Tuesday, January 02, 2007

The History Boys

THE HISTORY BOYS (Nicholas Hytner, 2006)

Having successfully completed their A level exams, the students in THE HISTORY BOYS turn to preparing for the arduous admissions process to England's top universities. Cutler Grammar School's headmaster (Clive Merrison) wants his star pupils to be accepted by Oxford and Cambridge, so he brings in a pliable teacher to get them to focus on the task at hand rather than advancing their knowledge.

Young, thin as a rail, and fixated on the result rather than the process, newcomer Irwin (Stephen Campbell Moore) stands in stark contrast to Hector (Richard Griffiths), a corpulent old professor who stresses the importance of learning regardless of its daily utility. The boys adore Hector's freewheeling lessons, but they find more of that time is being pinched so that Irwin can inculcate them in how to play the admissions game to their advantage.

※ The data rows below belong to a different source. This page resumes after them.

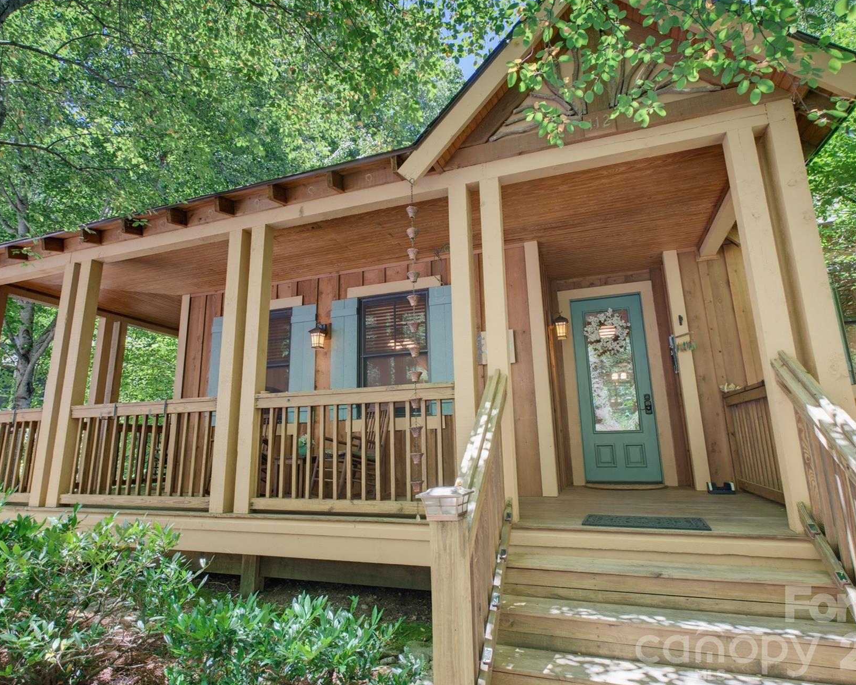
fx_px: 481
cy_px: 328
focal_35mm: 19
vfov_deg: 70.8
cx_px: 412
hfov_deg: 83.2
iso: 100
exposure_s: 1/2.5
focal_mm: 11
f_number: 8
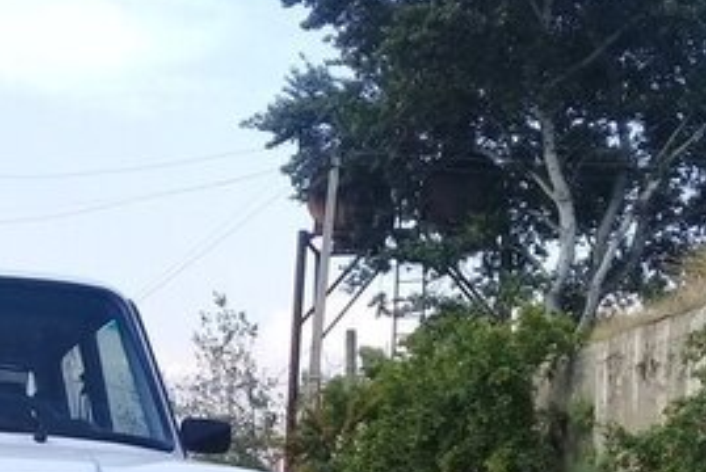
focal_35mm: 79
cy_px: 570
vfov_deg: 16.6
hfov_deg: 24.3
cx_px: -21
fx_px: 1551
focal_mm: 3.3
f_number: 2.2
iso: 50
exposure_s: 1/427
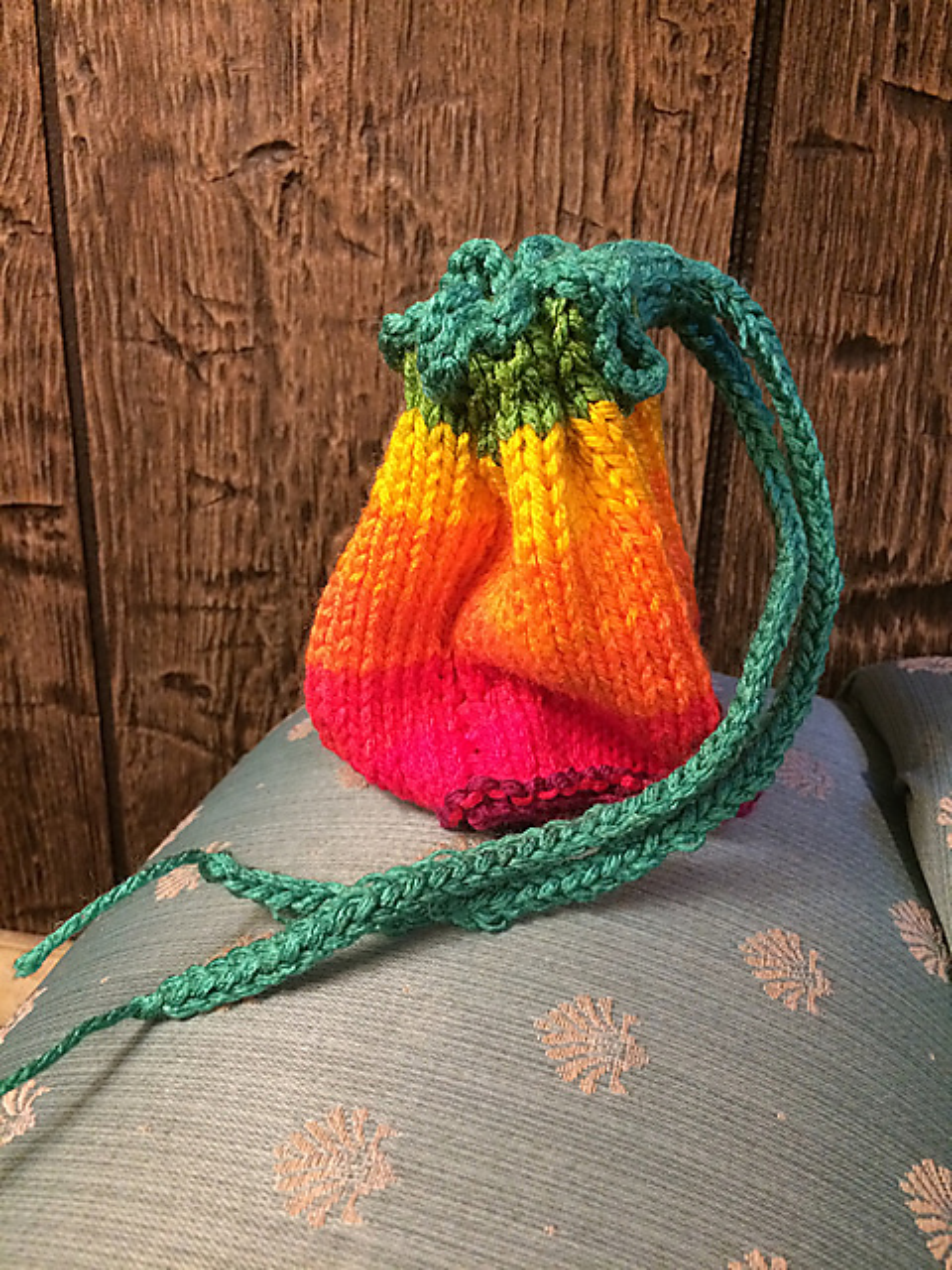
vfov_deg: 61.7
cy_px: 635
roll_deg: -2.6
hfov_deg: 48.2
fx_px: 1063
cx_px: 476
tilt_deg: -21.5
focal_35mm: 29
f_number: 2.2
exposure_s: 1/24
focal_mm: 4.15
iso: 320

Hector's dissatisfaction with reduced instructional time takes a back seat when word reaches the administration that he was seen touching one of his student's gentials while giving the boy a ride home on his motorcycle.

Confirming everything that Morrissey and Belle & Sebastian songs would have you believe about what boys do at British schools, THE HISTORY BOYS takes place in a universe in which homosexuality and a teacher's wayward hands are no big deal. Although there are no indications that the film exists as a fantasy, it can be viewed in no other way. As enlightened as students might believe themselves to be today, it seems unlikely that every teenage male in a class would be gay or curious, let alone be so open in 1983.

The main trouble spot for THE HISTORY BOYS, though, is the laissez faire attitude, if not outright endorsement, regarding an instructor inappropriately fondling students and the pupils' unquestioning acceptance and implied enjoyment of it. Hector's students accept his grabby-handed motorcycle rides as though it's their duty in return for the education he's giving them, sort of like a rite of passage. In the end THE HISTORY BOYS wonders what all the fuss was about and winks at Hector's indiscretions as if they were no more than harmless pranks.

It's too bad that the film loses its way because THE HISTORY BOYS asks some interesting questions about what to learn and how to use it. Should education be pursued for its own sake, or is it only of value if it can be used to further oneself professionally? Proficiency tests and school funding are the hot topics in today's American educational system because it's felt that the exams serve no other purpose than satisfying bureaucratic requirements and that the money should be applied to teaching practical knowledge over learning that provides cultural enrichment. Is there value in taking contrarian stances in academics because the novelty is more likely to get one noticed, and is it intellectually dishonest? Like the best teachers, THE HISTORY BOYS puts such questions out there for the viewers to gnaw on and draw their own conclusions.

Director Nicholas Hytner works hard to make the stage play seem more kinetic on screen, whipping the camera around the classroom in an attempt to add motion to a script that demands stasis. In a middlebrow, theatrical way, Alan Bennett's dialogue is sharp and consistently amusing, which aids the film through its slow portions. THE HISTORY BOYS falters badly in a plot development near the end. Along with its questionable approval of the teacher's actions, the film is unable to recover. That's how it can go. A sterling career--or, in this case, a solid film--can be undone by one or two bad lapses in judgment.